You can configure a mix of Windows and Linux nodes. Use for DR deployments, backups, and more.
resource r0 { floating-on-linux 200.200.200.6:7788 { disk /dev/sdb1; device /dev/bsr0; meta-disk internal; node-id 0; } floating-on-windows 200.200.200.7:7788 { device d minor 1; disk d; meta-disk n; node-id 1; } }
Cautions
Windows
Volume
Replica volumes must be online (mounted) and assigned a letter.
Metadisk volumes must be lettered or GUIDed, and must be prepared in RAW format. Formatting with certain file systems (such as NTFS) will result in initialization errors due to permissions issues at meta-volume initialization time.
Disk volume size
The size of the volume must be the same or larger on the target node volume than the size of the source node volume.

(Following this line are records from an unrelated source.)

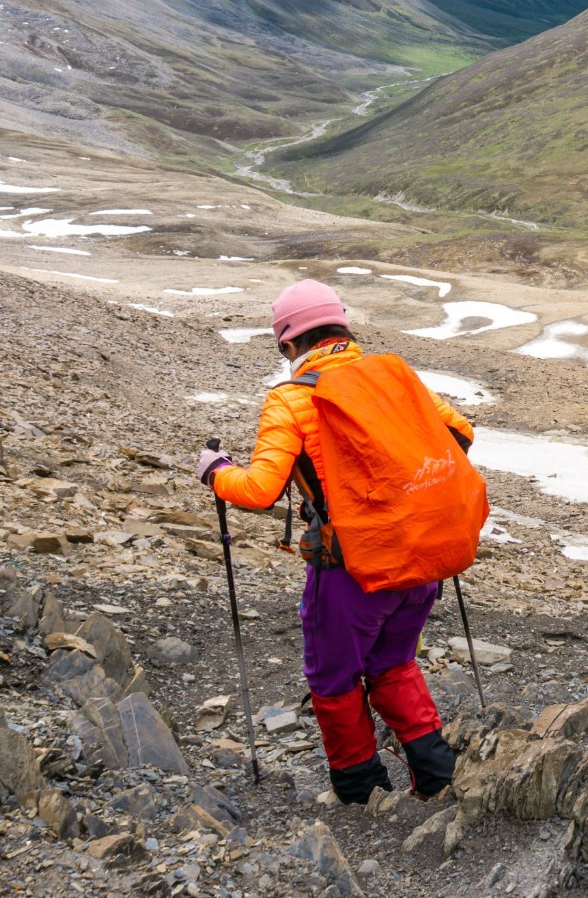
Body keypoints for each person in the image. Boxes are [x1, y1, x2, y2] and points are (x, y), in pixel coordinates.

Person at [198, 279, 477, 804]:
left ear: (288, 343)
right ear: (344, 328)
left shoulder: (291, 399)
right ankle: (437, 779)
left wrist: (216, 471)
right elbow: (460, 434)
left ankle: (360, 791)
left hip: (350, 571)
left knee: (333, 676)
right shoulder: (396, 376)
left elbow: (259, 490)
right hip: (421, 558)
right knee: (394, 663)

The size of the volume here refers to the size of the partition, not the size of the filesystem after formatting, and can be obtained from the powershell command line as follows
Windows PowerShell
Copyright (C) 2014 Microsoft Corporation. All rights reserved.
PS C:\Users\sekim>gwmi -Query "SELECT * from Win32_DiskPartition"
NumberOfBlocks : 488392704
BootPartition : False
Name : Disk 4, Partition 0
PrimaryPartition : True
Size : 250057064448
Index : 0
…
Node
The hostname must be described in the configuration file host section (except for floating peer methods)
A node-id entry must be described in the configuration file host section.
Connection
You must add a local firewall exception policy for the mirroring address and port.
The network address set on the NIC must be described as the IP address in the net section.
IP address configuration residual errors
Depending on the operating situation, an error such as "There are multiple host sections for this node" may occur when the resource is started up after changing the previously set IP address information. This is an IP address recognition error caused by Windows leaving the IP address information that was set on the lan card in the registry, which can be resolved by manually modifying the following registry entries.
Set the IP address remnant set in the Interface key under the HKEY_LOCAL_MACHINE\SYSTEM\ControlSet001\Services\Tcpip\Parameters\Interfaces key to the IP address you want to change.
Linux
The I/O redirection implemented by Linux DRBDs has been removed from bsr. Therefore, diskless mode for legacy DRBDs is not supported (only the diskless state with the volume detached is defined).
With the removal of diskless mode, local read I/O is also treated to default bypass. Read I/O is also not redirected.